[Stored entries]
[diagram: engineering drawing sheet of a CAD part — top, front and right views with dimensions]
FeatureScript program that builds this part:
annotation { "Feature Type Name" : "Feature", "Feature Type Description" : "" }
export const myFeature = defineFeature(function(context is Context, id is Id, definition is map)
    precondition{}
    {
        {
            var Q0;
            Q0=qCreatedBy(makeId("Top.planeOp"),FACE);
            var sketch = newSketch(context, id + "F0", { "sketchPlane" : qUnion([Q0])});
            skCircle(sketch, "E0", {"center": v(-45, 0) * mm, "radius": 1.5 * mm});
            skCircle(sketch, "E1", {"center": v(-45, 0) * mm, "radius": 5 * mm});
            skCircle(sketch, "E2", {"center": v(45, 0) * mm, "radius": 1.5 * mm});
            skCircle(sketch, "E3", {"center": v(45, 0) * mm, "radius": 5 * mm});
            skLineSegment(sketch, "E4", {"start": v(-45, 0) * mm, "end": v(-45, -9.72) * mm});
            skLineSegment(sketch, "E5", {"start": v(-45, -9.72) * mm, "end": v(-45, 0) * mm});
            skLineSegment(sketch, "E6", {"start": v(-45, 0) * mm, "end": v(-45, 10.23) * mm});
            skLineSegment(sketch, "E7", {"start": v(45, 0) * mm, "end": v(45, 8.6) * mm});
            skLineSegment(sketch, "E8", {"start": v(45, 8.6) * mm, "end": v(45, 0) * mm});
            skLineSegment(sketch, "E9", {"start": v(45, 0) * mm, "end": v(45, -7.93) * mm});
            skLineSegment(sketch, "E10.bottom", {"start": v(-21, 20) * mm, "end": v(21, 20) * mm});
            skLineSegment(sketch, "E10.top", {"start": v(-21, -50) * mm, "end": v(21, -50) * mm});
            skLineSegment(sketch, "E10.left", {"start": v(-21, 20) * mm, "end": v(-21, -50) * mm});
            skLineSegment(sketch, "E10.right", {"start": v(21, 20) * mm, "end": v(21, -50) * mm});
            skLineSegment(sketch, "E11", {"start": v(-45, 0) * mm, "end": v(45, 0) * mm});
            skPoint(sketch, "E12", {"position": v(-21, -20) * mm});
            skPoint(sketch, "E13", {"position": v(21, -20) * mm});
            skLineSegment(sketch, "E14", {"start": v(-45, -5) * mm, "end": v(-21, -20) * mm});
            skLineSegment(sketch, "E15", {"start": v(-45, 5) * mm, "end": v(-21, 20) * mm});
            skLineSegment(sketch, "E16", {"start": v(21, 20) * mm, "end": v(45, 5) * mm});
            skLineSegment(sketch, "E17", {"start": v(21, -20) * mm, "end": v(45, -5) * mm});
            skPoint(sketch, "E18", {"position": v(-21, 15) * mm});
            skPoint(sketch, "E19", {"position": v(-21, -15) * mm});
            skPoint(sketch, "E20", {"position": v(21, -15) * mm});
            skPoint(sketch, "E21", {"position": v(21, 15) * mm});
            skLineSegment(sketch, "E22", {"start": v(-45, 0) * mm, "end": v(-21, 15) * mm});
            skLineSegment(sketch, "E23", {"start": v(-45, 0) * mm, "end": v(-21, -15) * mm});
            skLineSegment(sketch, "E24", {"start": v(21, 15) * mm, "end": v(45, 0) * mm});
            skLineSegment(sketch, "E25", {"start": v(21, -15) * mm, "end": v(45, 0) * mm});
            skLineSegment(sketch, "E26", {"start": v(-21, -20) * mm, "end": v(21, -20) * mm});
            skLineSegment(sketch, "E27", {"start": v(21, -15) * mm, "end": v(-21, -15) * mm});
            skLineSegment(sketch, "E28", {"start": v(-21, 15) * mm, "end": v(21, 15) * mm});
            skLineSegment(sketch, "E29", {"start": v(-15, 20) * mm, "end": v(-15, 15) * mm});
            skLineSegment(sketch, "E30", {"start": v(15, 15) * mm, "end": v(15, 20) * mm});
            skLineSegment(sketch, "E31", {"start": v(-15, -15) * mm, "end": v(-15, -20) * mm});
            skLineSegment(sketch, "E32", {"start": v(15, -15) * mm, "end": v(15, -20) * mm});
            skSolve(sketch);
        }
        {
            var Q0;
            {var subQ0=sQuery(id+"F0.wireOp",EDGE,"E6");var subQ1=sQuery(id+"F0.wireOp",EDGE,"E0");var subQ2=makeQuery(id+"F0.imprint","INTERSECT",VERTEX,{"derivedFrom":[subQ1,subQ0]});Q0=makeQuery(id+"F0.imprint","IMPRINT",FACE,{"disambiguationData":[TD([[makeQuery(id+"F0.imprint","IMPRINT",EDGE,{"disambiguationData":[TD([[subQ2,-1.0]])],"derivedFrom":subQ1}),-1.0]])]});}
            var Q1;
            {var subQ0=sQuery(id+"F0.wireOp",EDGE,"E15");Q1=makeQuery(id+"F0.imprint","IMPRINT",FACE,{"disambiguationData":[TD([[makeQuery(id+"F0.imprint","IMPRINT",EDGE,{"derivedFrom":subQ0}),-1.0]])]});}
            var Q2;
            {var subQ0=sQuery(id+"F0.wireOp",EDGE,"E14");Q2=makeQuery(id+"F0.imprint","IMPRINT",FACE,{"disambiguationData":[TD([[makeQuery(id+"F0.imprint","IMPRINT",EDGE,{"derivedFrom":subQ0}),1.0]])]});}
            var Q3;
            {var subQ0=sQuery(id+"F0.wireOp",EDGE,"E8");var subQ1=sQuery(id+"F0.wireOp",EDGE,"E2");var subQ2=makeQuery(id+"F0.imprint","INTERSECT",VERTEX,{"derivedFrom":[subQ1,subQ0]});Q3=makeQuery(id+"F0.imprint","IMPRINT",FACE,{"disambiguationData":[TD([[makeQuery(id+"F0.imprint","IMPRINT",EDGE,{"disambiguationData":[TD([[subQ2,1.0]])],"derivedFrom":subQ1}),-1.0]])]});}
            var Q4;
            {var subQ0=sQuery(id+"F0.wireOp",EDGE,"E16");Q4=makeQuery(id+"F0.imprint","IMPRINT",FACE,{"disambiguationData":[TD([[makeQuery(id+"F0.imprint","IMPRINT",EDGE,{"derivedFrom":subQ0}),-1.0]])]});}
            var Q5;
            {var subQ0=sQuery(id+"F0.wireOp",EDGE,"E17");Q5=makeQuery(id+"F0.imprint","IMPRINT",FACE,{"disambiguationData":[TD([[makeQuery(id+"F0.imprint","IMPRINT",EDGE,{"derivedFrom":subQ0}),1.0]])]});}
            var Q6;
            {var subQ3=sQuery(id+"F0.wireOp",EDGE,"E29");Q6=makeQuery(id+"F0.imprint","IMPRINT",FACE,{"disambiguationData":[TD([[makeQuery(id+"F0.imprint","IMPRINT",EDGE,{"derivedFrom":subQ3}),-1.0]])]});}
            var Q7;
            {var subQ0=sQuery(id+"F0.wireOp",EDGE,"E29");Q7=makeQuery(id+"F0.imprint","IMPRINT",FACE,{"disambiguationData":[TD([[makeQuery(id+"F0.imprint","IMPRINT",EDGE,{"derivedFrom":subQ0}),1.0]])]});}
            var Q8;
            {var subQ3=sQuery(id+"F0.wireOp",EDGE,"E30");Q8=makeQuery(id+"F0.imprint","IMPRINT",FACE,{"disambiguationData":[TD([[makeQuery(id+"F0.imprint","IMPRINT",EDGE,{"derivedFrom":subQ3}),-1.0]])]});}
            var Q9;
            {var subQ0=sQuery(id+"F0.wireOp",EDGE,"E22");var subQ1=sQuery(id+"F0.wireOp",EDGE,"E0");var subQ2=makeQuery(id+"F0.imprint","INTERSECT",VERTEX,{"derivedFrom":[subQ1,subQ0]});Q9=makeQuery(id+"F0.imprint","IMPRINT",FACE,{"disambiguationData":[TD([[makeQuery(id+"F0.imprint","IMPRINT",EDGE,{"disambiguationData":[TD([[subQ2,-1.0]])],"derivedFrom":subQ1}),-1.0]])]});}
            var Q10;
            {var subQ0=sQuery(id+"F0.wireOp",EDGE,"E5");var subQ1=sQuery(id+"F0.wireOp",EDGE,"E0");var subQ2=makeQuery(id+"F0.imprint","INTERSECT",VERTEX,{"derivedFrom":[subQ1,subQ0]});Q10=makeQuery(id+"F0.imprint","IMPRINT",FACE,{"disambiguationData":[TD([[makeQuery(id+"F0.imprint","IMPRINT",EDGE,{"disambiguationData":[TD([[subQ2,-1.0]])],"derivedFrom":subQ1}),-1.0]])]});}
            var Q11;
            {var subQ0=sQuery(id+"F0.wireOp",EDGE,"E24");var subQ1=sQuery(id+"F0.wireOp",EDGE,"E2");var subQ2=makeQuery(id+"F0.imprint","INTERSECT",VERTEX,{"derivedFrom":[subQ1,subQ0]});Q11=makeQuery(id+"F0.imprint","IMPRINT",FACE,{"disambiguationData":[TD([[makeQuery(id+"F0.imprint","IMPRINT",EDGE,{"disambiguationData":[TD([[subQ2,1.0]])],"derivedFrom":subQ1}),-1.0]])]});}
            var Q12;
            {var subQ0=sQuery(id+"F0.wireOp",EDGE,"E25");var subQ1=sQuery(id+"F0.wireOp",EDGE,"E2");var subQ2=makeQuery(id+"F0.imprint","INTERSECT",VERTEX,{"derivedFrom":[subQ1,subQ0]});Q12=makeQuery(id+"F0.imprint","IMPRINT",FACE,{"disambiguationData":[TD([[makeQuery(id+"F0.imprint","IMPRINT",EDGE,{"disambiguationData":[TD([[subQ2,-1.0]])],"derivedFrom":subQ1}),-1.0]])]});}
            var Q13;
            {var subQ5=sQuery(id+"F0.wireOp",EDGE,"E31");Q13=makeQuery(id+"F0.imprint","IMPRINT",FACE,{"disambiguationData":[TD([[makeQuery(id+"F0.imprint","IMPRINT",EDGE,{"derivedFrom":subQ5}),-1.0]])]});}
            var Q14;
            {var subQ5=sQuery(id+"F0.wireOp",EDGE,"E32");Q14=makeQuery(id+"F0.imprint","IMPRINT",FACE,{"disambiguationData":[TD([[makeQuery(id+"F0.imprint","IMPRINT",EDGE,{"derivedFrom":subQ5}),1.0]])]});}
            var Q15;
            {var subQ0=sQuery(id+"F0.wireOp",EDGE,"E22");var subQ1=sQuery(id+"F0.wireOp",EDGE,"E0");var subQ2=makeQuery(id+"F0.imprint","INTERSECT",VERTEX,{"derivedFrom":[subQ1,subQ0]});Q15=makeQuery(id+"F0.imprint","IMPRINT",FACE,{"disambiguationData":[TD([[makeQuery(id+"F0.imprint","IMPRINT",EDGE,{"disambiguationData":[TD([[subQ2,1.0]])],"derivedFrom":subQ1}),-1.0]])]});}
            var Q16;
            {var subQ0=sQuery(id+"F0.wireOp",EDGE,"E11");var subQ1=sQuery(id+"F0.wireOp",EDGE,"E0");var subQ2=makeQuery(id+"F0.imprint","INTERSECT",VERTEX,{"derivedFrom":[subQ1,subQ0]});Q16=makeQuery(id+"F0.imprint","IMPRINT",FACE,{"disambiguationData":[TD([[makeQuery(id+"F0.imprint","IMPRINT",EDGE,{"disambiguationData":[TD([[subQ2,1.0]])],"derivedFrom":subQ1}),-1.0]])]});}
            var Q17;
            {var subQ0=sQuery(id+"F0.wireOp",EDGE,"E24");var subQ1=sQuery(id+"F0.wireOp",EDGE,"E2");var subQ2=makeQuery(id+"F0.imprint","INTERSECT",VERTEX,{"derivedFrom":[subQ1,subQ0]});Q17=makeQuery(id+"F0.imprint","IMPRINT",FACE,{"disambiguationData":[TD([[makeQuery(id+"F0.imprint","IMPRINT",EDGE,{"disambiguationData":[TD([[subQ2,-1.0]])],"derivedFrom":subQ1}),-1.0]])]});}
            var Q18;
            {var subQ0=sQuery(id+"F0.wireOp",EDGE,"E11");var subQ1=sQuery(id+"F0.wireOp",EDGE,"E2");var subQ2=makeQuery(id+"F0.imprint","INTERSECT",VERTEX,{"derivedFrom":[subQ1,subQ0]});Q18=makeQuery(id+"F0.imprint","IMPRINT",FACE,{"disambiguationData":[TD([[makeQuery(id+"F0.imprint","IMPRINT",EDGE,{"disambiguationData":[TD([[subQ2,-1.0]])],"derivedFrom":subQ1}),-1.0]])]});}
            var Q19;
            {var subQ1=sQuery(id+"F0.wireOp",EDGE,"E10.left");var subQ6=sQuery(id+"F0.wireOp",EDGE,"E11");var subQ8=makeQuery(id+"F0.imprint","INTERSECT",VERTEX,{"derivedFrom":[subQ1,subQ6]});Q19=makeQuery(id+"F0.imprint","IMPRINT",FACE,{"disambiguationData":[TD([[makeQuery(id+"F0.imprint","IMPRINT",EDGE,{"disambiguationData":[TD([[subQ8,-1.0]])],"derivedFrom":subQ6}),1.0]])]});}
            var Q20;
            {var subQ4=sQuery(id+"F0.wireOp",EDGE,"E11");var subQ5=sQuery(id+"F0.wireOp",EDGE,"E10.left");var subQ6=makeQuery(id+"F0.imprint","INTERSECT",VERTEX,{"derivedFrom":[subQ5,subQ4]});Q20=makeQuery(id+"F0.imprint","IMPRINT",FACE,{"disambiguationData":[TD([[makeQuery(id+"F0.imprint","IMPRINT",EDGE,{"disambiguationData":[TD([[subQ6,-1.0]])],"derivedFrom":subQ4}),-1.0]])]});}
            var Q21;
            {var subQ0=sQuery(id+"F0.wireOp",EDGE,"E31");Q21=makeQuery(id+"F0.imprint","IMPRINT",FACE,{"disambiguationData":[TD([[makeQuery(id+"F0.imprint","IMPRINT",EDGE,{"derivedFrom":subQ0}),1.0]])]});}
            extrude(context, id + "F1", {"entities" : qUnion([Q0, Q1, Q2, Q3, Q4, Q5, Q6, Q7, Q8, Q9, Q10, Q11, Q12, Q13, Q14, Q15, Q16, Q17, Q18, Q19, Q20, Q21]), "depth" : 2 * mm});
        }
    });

### YOUR TASK:
Format the entries from their start through the line containing "var sketch = newSketch(context, id" as a Markdown table with the columns Line and Content. Number each row and skip any blank lines.

### FULL OUTPUT:
| Line | Content |
|---|---|
| 1 | [diagram: engineering drawing sheet of a CAD part — top, front and right views with dimensions] |
| 2 | FeatureScript program that builds this part: |
| 3 | annotation { "Feature Type Name" : "Feature", "Feature Type Description" : "" } |
| 4 | export const myFeature = defineFeature(function(context is Context, id is Id, definition is map) |
| 5 |     precondition{} |
| 6 |     { |
| 7 |         { |
| 8 |             var Q0; |
| 9 |             Q0=qCreatedBy(makeId("Top.planeOp"),FACE); |
| 10 |             var sketch = newSketch(context, id + "F0", { "sketchPlane" : qUnion([Q0])}); |